According to Kropyva, the government has promoted the site through television interviews, billboards, and Internet ads, encouraging Ukrainians to report any violations. The government’s war crimes dashboard lists about 6,500 photos, videos, and other documentation. The “crimes against children” section alone lists at least 191 children killed and 349 wounded. The site offers 18 detailed categories, including sexual violence, torture, death, and hostage-taking.

There is also a section called “Enemy’s personal data.” It allows users to provide any information about the Russian forces: documents, passports, call signs and pseudonyms, identification marks. As of April 14, 570 “suspects” were identified, including Russian military and political officials, ministers, and heads of law-enforcement agencies.

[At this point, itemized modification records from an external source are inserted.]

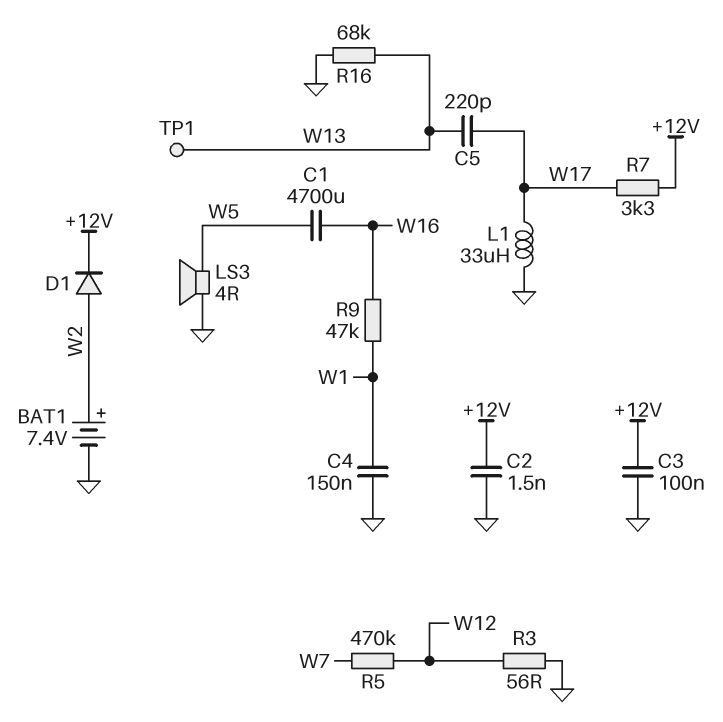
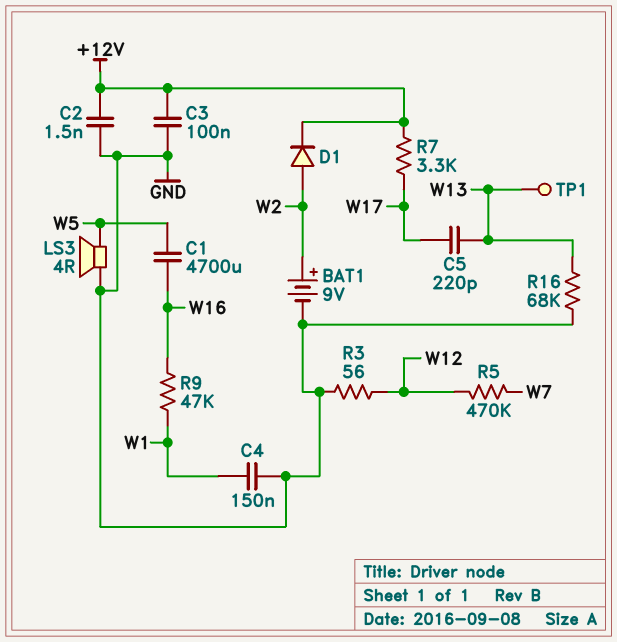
BAT1: 7.4V (plus W2, minus GND) -> 9V (plus W2, minus GND)
L1: 33uH (GND, W17) -> none

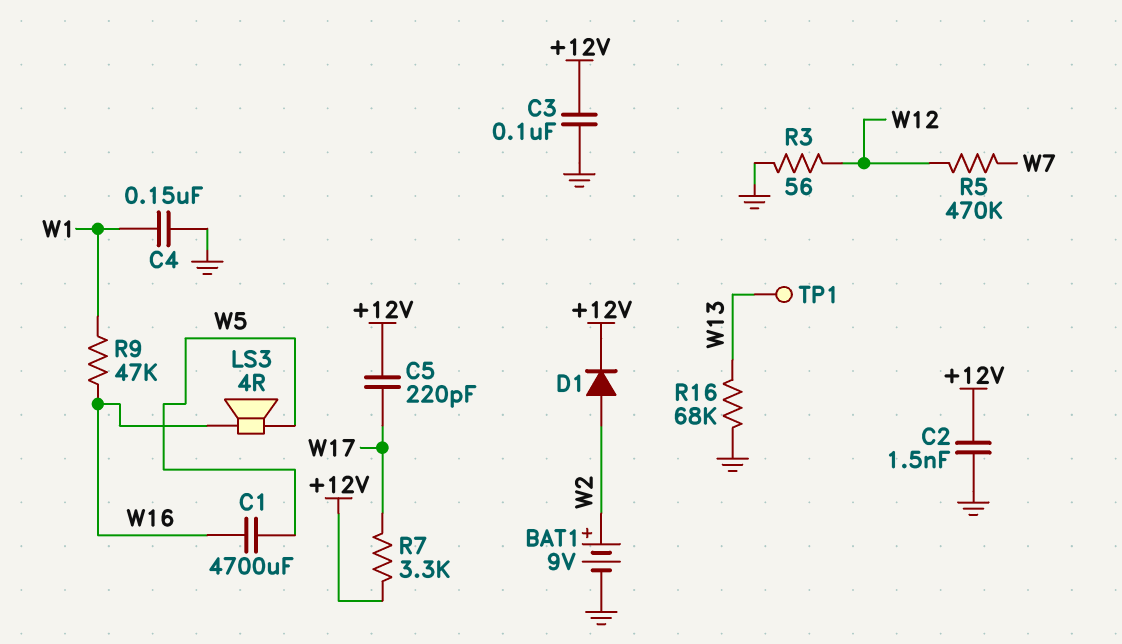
C5: 220pF (W13, W17) -> 220pF (+12V, W17)
LS3: speaker 4R (GND, W5) -> speaker 4R (W5, W16)

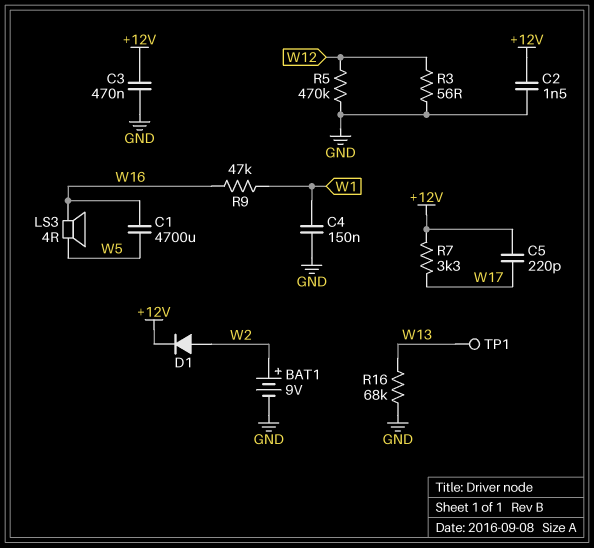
C3: 100nF (+12V, GND) -> 470nF (+12V, GND)
R5: 470k (W7, W12) -> 470k (GND, W12)

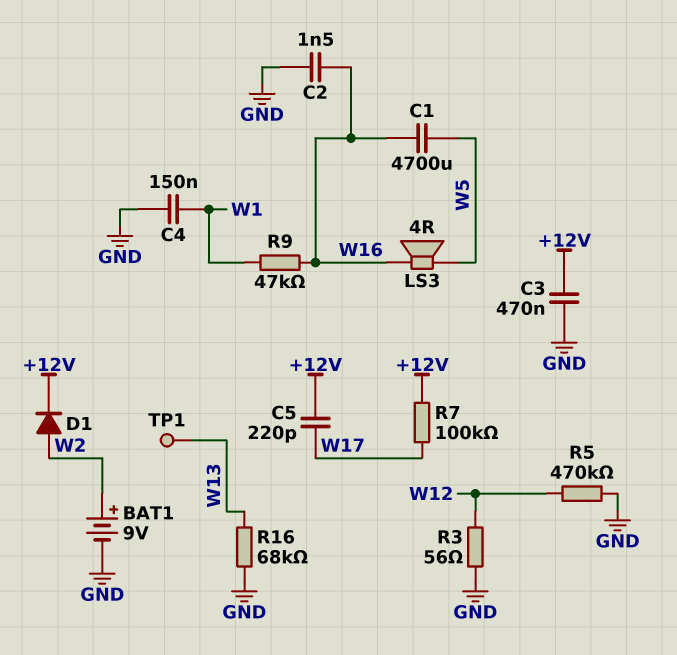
C2: 1.5nF (+12V, GND) -> 1.5nF (GND, W16)
R7: 3.3k (+12V, W17) -> 100k (+12V, W17)

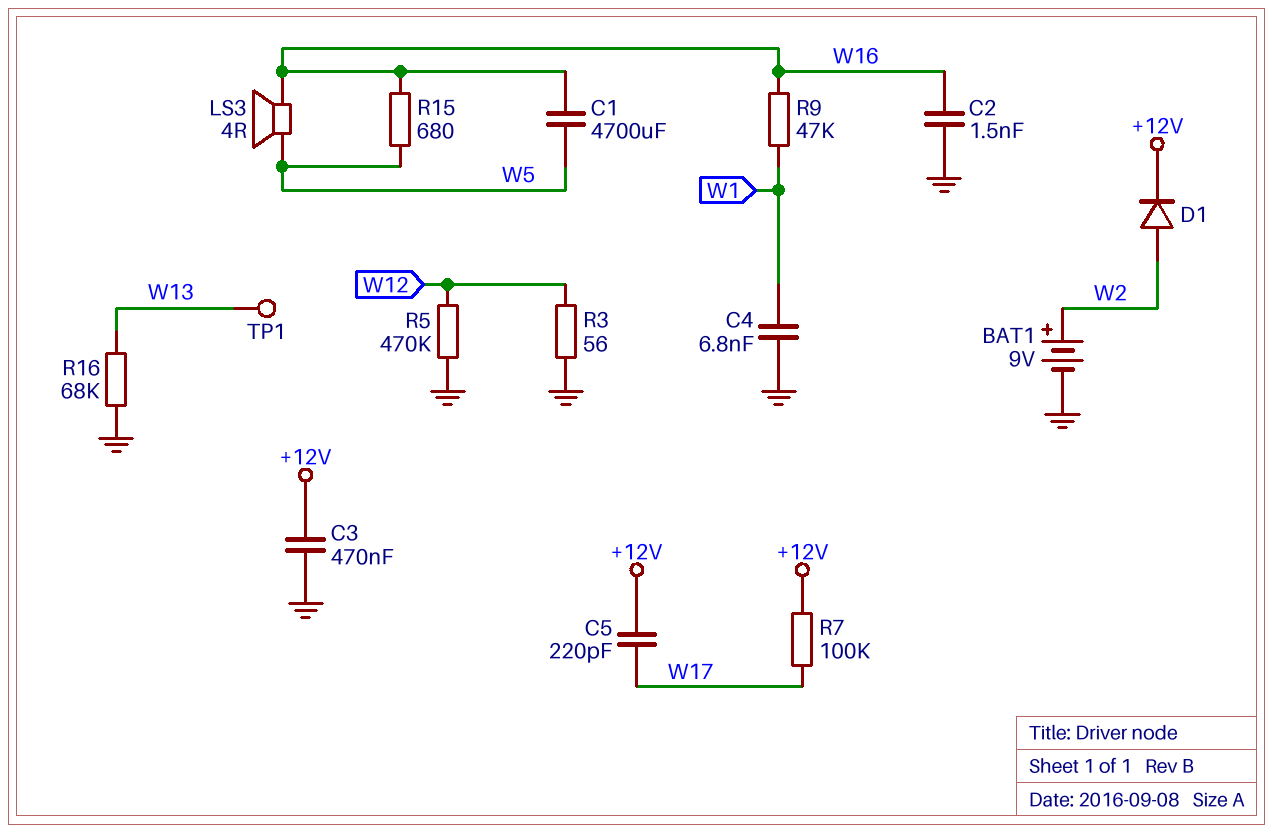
C4: 150nF (GND, W1) -> 6.8nF (GND, W1)
R15: none -> 680 (W5, W16)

Image: Ministry of Digital Transformation

The need to record war crimes has led Fedorov and other officials to ask social media companies to review some of their rules, like removing content that might document eyewitness accounts of war crimes for breaking the rules.

“The community guidelines were made in peaceful countries to account for normal, everyday communication going on in peacetime. Some content which might not be permissible in peacetime could be instrumental to proving war crimes,” says Mykhailo Fedorov.

Ukrainian officials are trying to create a comprehensive body of digital evidence collected in a modern war. When asked if the minister believes in these efforts, Fedorov has no doubt. “We have satellite imagery, we have the verified content from our apps, we have other sources that I’m not at liberty to disclose…I am very sure it will help us prove our case in international jurisdictions.”